- WHAT THE EXERCISE ASKS -
In the year-in-review post, starting at "2010 - The Bitter-Sweet" and ending at "key things here.", can you reproduce the passage with "trying" swapped for "difficult"?
** PASSAGE SHOWN follows **
Wednesday, 22 December 2010

2010 - The Bitter-Sweet Year

I have to say that 2010 has been a really trying year for me. Work and personal life were both afffected in great measures. Overall, I do admit that as hard as it was, I think that it was a year that pushed me to be a better person. There were many events along the way that have been fun and exciting, boring and lame, trying and ridiculous. But I will touch only on the key things here.

On the work front : taking on a dual-portfolio with more add-ons has taken up literally each weekday for me. Going home from work at 7pm almost everyday became a norm (I was worried that I became too attached to the idea of going back when it is dark already. In East Malaysia, it gets dark by 6.30pm). Yes, work was a constant challenge for me this year. In fact, I started my new roles in December 2009 and never looked back since. If there was an ocean in the middle of my office, I would probably be the one struggling to stay afloat in it everyday). No doubt, my colleagues had their equal share of calamities too. But usually, the sharks were circling around me most of the time.

Sometimes I feel like I am doing everything and anything (which is probably accurate in many instances). The fact that we were short-handed did not help the cause as well. And I pretty much learned a lot of things about the business on the spot. Major events happened this year for the company as well and we were thrown right into the middle of it. So that was tough. I can't believe that we are over and done with all those projects. It is a good-bad feel. I guess deep down I was looking for credit dues but it did not come. Perhaps I should wait a while longer. Next year, it is a new role for me again and I wonder what will become of me by then. Let's just hope I do get to have some "work life balance" for a change.

On the personal front : There was/is an emotional scar that remains constant in my heart. It was very difficult to deal with but I have slowly come to accept it and let the course of life flow as it wishes. I am glad though that of late, this scar has soften down and I can smile again.

The emotional scar that will last me forever is when my dad passed away on 20th March. It was the kind of thing that I thought would never ever happen (well not so soon anyways) to me. But it did and it was very sudden. I fel that I have not yet proven to him that I can stand on my own. I only needed more time. But God did not see it that way. I don't blame him or anyone. Well, except for the doctors at that specialist centre who gave him a sudden change of dosage than his usual (which we suspect is the root cause of his sudden  internal organ failures). Oh well, no blame game or retribution will ever bring him back. I guess I have to just try and move on and live with the fond memories. I love you Dad and I miss you very much and always will.
** End of PASSAGE SHOWN **
** RECORDS follows **
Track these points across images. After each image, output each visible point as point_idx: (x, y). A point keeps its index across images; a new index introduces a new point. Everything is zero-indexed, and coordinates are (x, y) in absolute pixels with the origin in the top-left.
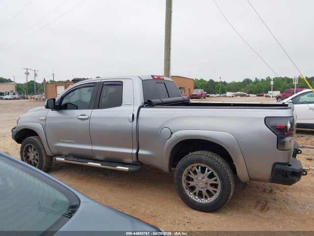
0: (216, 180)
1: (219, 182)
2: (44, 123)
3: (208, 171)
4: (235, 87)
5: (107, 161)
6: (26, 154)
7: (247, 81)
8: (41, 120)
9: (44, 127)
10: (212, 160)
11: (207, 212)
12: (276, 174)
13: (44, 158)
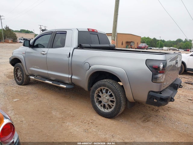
0: (113, 98)
1: (115, 100)
2: (24, 55)
3: (110, 92)
4: (170, 44)
5: (55, 81)
6: (17, 73)
7: (179, 41)
8: (23, 53)
9: (24, 57)
10: (112, 86)
11: (107, 118)
12: (150, 98)
13: (25, 76)
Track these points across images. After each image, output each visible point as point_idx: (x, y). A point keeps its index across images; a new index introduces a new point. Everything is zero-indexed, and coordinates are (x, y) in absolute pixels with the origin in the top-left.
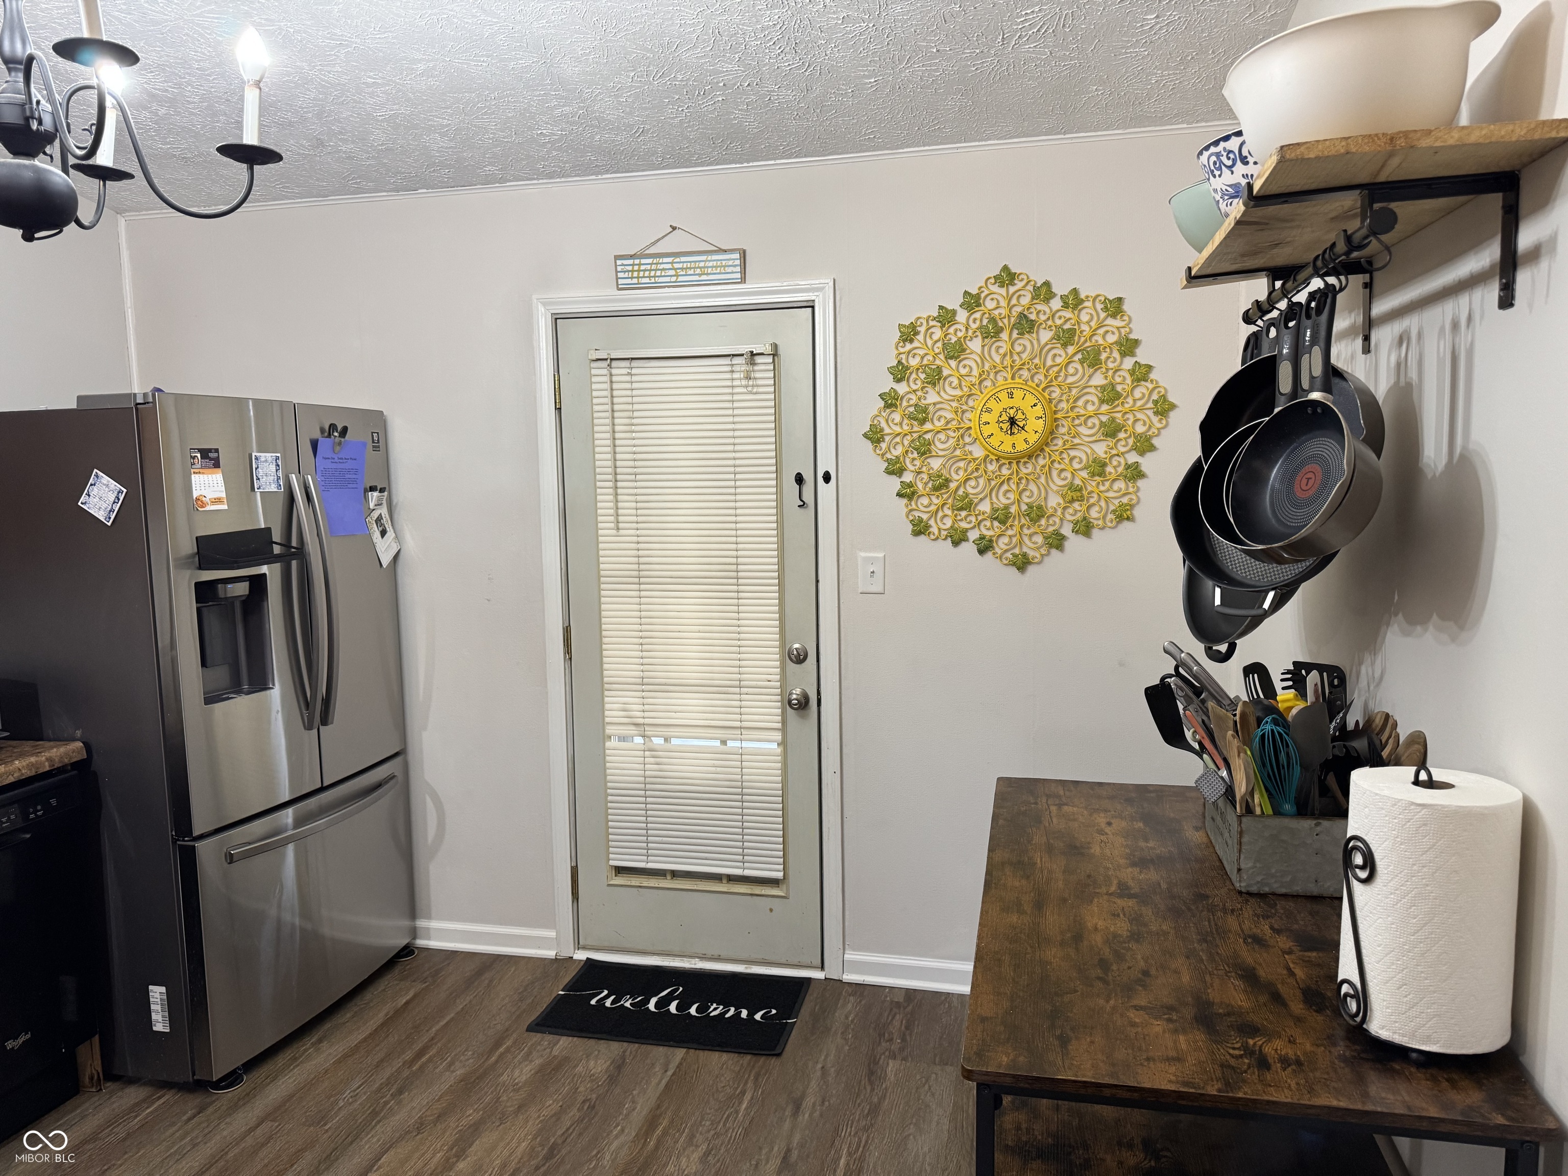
** End of RECORDS **
- EXERCISE RESPONSE -
2010 - The Bitter-Sweet Year

I have to say that 2010 has been a really difficult year for me. Work and personal life were both afffected in great measures. Overall, I do admit that as hard as it was, I think that it was a year that pushed me to be a better person. There were many events along the way that have been fun and exciting, boring and lame, difficult and ridiculous. But I will touch only on the key things here.